CrateDB is a Java application running on top of a Java Virtual Machine (JVM).

For optimal performance you must configure the amount of memory that is available to the JVM for heap allocations. The heap is a memory region used for allocations of objects. For example, if you invoke a SELECT statement, parts of the result set are temporarily allocated in the heap.

The amount of memory that CrateDB can use for heap allocations is set using the CRATE_HEAP_SIZE environment variable.

The right memory configuration depends on your workloads.

Consider the following when determining the right value:

  • The JVM has automatic memory management and frees up memory using Garbage Collection (GC). CrateDB, as of version 4.1, defaults to use a garbage collection implementation called G1GC. This implementation performs well for heap sizes ranging from several GB to ten or more. It tries to provide the best balance between latency and throughput. Still, the garbage collection times increase with a bigger heap, leading to increased latency. Therefore, your heap size shouldn’t be too large.
  • CrateDB needs to be able to hold all the structures required to process queries in memory. The biggest offender are intermediate or final result sets. Therefore, the heap region must be large enough to hold the biggest result sets in memory. The size of the intermediate and final result sets depend entirely on the type of queries you are running.
  • CrateDB also uses Memory mapped files via Lucene. This reduces the amount of heap space required and benefits from the file system cache.

A good starting point for the heap space is 25% of the systems memory. However, it shouldn’t be set above 30.5GB, see the limits section below.

Table of contents

Limits

30.5 gigabytes total

On x64 architectures, the HotSpot Java Virtual Machine (JVM) uses a performance optimization technique called Compressed Oops. This technique allows the JVM to use 4 byte instead of 8 byte for object references. This can save a lot of memory.

Unfortunately the JVM can only address up to about 32 GB of memory with Compressed Oops and the optimization is disabled if a HEAP of more than 32 GB is configured.

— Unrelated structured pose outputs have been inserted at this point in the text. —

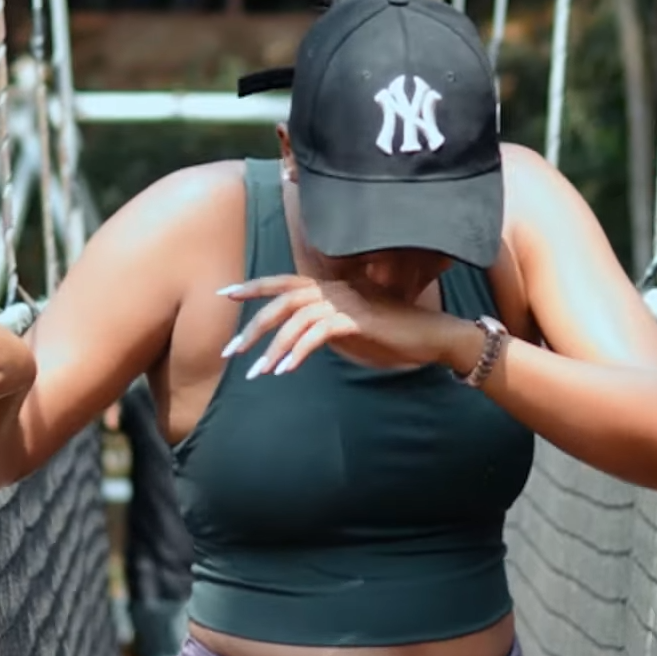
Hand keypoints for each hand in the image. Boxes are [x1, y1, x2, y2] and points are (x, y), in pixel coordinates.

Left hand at [221, 275, 471, 377]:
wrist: (432, 335)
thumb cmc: (393, 333)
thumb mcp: (352, 327)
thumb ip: (325, 326)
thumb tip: (299, 340)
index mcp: (331, 287)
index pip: (284, 282)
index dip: (254, 286)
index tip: (225, 293)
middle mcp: (334, 289)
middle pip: (282, 301)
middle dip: (253, 326)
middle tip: (231, 352)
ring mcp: (345, 302)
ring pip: (296, 320)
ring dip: (273, 348)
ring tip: (257, 373)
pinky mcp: (356, 320)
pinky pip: (317, 334)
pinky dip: (297, 352)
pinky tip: (285, 371)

If Compressed Oops is disabled, the object overhead will increase compared to having it enabled. Because of this, a cluster that is configured to use 30 GB heap may have more real memory available for objects than a cluster that has only slightly more than 32GB of heap.

Note

On some JVMs this value is as low as 30.5 gigabytes. To verify that Compressed Oops is enabled you can use the jcmd tool:

sh$ jcmd 624140 VM.info | grep "Compressed Oops"

Heap address: 0x0000000414200000, size: 16062 MB, Compressed Oops mode: Zero
based, Oop shift amount: 3

Here 624140 is the PID of the CrateDB progress. If the output is empty, Compressed Oops are not in use.

For this reason, you should aim to stay below 30.5 GB.

If you want to use more than 30.5 GB, you should configure the total amount to offset the memory lost due to the lack of Compressed Oops.

Tip

When configuring heap size via CRATE_HEAP_SIZE, you can specify 30.5 gigabytes with the value 30500m.